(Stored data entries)
"""

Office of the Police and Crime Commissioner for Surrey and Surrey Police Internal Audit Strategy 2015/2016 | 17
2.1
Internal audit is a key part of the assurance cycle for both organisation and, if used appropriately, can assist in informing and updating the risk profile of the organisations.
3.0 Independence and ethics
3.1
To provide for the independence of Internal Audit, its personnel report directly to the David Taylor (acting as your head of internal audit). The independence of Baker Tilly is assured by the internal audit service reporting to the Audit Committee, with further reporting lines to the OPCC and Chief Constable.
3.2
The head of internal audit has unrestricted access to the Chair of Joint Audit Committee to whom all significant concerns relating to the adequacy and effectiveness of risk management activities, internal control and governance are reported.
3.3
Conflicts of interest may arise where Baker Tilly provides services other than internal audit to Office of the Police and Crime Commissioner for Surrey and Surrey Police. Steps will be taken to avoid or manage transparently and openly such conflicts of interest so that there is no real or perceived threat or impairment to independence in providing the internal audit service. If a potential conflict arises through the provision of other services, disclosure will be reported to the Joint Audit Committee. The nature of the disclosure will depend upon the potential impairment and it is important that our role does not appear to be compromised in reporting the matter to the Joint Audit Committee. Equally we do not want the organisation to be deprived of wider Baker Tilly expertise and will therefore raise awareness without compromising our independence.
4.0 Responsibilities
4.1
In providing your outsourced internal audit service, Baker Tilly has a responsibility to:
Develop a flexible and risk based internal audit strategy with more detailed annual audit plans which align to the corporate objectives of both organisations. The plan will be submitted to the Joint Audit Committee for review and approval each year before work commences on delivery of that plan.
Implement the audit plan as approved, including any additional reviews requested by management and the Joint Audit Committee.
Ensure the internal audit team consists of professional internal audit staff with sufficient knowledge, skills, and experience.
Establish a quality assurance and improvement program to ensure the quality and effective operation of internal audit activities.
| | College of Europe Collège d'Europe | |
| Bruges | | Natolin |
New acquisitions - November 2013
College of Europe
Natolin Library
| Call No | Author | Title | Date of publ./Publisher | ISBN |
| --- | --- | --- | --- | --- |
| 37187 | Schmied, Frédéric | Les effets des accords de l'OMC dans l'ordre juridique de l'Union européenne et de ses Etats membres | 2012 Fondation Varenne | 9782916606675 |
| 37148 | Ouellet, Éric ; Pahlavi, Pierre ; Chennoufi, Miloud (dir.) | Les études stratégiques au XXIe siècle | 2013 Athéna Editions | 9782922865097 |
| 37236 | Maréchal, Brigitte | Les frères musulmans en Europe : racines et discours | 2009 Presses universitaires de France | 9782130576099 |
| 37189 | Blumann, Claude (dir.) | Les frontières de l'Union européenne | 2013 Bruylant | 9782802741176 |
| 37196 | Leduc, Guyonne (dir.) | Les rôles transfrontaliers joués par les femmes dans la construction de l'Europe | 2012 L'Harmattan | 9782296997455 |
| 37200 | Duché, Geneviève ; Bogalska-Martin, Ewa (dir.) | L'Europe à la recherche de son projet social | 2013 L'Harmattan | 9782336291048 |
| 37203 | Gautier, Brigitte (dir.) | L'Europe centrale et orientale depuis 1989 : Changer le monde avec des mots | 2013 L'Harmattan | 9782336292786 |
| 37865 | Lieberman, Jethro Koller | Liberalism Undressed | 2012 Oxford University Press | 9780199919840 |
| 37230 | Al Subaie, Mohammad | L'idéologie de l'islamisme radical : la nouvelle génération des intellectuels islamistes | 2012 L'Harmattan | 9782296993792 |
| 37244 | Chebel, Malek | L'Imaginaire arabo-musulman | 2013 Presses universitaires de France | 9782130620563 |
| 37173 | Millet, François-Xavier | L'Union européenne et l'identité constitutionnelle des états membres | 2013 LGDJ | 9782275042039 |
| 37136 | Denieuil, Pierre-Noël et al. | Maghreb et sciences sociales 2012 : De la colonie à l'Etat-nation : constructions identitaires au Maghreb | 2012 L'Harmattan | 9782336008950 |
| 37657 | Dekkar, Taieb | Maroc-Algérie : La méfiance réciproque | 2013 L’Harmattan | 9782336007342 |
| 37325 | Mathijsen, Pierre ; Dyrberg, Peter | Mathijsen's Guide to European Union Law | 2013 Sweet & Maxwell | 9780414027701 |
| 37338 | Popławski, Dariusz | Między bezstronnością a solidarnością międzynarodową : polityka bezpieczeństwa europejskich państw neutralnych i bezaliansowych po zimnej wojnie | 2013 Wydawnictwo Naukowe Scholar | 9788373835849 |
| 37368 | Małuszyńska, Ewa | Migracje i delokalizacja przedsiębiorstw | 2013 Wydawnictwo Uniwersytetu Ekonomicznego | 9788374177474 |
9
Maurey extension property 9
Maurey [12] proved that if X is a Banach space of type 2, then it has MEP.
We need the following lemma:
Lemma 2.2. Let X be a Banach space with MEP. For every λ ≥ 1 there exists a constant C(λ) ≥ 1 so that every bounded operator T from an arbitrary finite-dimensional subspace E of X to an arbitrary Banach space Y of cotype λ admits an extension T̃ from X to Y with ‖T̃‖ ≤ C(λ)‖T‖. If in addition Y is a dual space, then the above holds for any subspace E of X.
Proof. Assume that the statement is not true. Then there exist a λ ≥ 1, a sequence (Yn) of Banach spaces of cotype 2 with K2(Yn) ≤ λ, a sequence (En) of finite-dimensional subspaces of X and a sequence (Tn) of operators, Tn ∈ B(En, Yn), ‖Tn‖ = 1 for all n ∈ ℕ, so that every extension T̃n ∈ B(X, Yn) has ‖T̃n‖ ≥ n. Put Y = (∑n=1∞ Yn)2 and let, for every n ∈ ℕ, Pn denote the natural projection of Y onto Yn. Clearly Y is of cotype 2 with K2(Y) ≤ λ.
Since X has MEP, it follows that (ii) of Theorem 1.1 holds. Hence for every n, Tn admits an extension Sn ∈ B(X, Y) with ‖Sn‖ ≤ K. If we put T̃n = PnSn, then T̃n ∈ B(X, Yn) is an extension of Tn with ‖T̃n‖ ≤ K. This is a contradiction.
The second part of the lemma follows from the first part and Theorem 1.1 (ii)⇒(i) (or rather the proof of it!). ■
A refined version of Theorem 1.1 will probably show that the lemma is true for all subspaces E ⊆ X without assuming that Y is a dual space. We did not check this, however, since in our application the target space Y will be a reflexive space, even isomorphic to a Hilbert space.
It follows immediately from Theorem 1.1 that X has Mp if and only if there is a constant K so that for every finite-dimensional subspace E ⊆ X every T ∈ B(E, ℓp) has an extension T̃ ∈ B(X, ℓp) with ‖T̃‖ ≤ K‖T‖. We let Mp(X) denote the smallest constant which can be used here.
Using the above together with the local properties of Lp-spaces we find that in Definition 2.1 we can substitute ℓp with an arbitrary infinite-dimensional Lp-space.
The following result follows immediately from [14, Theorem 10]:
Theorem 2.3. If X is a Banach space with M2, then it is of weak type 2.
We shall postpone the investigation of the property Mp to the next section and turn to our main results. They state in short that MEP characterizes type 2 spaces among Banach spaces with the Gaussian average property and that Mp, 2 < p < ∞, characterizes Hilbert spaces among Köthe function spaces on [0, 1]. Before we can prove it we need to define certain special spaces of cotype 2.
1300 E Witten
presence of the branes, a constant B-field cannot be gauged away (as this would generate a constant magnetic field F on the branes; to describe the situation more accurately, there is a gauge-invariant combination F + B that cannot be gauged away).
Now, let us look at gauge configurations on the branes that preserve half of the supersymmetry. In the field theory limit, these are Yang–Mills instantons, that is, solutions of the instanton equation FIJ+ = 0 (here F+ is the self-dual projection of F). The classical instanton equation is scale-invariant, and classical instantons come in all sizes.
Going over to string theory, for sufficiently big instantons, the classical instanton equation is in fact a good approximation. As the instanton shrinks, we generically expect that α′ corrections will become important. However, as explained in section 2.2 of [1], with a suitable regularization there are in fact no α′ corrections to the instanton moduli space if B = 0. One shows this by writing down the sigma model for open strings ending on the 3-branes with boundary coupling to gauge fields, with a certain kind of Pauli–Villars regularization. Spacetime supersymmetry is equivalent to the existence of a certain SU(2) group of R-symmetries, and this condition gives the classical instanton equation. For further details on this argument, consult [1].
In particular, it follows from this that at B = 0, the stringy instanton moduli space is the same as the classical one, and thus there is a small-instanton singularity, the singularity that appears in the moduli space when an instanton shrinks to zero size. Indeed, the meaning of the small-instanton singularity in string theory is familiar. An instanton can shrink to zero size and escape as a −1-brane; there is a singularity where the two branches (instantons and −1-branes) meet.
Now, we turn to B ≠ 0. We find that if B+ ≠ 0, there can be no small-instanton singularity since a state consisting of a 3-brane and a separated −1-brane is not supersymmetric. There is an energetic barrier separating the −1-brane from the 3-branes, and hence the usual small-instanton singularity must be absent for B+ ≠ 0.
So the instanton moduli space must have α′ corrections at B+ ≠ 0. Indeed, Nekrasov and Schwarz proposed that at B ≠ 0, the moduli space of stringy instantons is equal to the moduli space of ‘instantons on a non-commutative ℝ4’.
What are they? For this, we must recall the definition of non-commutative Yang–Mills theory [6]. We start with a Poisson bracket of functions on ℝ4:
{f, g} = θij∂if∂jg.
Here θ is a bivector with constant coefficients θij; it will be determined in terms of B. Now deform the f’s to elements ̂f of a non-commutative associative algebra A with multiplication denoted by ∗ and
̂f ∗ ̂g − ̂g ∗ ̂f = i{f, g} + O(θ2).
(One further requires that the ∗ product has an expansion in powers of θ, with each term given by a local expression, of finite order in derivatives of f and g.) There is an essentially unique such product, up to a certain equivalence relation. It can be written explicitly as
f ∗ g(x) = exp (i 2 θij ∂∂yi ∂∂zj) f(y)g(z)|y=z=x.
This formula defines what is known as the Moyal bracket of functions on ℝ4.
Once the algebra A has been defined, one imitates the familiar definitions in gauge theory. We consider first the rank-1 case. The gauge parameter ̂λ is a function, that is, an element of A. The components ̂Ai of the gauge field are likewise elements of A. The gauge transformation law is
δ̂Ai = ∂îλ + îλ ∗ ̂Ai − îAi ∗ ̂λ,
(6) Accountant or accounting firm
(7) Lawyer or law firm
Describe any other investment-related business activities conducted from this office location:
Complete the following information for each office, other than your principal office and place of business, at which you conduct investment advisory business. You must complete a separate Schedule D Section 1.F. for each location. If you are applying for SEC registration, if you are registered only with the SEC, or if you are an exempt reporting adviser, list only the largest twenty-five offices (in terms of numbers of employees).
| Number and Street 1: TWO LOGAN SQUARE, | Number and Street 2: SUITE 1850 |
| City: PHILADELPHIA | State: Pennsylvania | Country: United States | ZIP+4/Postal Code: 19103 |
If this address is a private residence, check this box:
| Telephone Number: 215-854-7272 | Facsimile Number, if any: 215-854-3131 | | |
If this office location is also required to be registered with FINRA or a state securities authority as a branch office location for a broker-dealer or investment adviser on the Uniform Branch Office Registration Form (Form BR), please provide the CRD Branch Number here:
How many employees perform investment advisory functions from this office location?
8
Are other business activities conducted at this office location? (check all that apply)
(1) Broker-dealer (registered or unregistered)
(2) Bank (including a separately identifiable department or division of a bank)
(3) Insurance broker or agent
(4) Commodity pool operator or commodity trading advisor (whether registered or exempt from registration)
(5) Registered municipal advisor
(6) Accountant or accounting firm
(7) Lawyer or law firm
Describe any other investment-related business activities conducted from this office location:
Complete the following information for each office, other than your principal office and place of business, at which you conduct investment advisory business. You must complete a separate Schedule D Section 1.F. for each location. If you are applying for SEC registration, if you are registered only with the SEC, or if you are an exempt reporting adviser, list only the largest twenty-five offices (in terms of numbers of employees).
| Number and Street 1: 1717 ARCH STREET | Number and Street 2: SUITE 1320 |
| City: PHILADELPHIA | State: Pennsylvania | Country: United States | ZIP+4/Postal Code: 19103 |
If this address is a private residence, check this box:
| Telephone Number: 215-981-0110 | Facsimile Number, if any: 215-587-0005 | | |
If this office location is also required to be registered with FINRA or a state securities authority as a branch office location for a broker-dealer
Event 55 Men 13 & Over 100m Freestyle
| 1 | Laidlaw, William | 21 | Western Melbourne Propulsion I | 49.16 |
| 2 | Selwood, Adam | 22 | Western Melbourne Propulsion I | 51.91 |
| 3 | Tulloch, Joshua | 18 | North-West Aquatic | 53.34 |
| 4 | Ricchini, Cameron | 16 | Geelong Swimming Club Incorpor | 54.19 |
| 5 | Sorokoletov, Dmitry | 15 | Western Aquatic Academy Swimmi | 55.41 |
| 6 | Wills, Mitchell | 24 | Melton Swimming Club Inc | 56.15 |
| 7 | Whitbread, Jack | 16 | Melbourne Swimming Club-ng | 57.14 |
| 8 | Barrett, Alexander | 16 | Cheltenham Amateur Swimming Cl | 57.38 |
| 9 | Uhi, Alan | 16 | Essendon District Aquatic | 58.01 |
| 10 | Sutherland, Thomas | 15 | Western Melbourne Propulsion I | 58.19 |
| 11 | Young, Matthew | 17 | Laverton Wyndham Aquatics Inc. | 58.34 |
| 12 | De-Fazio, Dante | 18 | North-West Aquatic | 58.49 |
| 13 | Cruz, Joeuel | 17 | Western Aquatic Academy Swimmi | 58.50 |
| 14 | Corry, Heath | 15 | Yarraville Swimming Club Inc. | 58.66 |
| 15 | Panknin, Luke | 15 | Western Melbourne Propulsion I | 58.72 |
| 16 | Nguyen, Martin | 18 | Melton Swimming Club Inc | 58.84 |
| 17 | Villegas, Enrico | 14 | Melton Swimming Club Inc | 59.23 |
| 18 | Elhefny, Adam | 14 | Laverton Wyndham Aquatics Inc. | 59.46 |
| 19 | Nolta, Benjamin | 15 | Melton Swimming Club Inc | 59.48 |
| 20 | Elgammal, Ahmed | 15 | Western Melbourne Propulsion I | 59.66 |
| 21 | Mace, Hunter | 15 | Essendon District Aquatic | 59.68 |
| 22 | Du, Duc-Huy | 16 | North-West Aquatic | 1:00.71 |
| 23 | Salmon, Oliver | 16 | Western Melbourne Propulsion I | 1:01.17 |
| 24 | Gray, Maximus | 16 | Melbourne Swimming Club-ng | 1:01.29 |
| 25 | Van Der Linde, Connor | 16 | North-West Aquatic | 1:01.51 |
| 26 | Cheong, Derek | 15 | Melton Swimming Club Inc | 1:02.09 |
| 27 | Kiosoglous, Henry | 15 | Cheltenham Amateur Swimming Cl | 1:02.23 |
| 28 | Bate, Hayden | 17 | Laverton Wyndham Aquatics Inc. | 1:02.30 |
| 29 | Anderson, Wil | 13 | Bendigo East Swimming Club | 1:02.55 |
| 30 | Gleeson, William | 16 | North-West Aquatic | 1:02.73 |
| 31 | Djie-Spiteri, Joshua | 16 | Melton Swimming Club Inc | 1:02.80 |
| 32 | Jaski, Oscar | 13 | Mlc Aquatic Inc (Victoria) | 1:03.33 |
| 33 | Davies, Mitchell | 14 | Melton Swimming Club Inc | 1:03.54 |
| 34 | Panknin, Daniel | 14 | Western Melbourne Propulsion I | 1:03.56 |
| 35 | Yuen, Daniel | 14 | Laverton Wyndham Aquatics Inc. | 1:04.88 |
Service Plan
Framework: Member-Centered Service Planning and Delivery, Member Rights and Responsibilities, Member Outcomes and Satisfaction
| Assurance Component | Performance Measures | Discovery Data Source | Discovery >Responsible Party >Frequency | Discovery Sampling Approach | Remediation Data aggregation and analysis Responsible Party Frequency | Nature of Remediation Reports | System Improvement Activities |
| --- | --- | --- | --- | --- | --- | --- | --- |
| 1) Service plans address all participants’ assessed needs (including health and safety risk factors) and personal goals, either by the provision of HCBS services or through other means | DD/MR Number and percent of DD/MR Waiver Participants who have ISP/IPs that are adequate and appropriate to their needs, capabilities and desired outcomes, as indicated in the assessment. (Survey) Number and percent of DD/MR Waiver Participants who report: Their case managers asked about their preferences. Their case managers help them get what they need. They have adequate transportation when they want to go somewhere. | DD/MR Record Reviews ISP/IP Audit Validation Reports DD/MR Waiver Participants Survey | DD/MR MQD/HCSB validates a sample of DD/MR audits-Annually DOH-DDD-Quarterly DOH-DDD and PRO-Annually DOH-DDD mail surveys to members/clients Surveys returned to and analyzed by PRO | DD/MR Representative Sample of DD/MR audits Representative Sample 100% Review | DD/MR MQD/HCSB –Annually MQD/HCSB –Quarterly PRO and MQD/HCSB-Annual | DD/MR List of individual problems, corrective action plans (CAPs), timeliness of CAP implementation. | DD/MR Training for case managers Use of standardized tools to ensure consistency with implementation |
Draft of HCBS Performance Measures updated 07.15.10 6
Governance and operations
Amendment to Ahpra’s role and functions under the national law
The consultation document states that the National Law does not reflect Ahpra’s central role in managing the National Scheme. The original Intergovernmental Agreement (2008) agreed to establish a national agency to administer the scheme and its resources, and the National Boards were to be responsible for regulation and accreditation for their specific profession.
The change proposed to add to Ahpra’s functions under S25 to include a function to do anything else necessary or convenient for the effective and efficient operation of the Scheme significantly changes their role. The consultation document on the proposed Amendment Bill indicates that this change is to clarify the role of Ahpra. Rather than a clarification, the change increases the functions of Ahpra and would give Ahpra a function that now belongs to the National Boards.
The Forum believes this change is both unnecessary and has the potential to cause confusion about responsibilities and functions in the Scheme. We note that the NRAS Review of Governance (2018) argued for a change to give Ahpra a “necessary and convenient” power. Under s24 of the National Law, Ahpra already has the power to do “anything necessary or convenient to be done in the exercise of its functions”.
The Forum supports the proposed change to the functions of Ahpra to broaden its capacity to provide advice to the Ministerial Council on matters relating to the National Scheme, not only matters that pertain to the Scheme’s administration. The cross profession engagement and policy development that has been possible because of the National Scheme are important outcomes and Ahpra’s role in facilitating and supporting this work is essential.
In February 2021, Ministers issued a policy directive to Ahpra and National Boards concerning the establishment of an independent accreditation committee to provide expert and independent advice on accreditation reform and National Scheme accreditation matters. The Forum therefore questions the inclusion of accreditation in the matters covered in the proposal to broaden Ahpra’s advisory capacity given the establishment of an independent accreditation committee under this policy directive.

"""

**Problem to work on:** Look above for the line with "Press | 9780199919840 |"; retype exactly that line, every line after it up to the line with "L'Harmattan | 9782296993792 |", and that line too, nothing else.

**Task output:**
| 37865 | Lieberman, Jethro Koller | Liberalism Undressed | 2012 Oxford University Press | 9780199919840 |
| 37230 | Al Subaie, Mohammad | L'idéologie de l'islamisme radical : la nouvelle génération des intellectuels islamistes | 2012 L'Harmattan | 9782296993792 |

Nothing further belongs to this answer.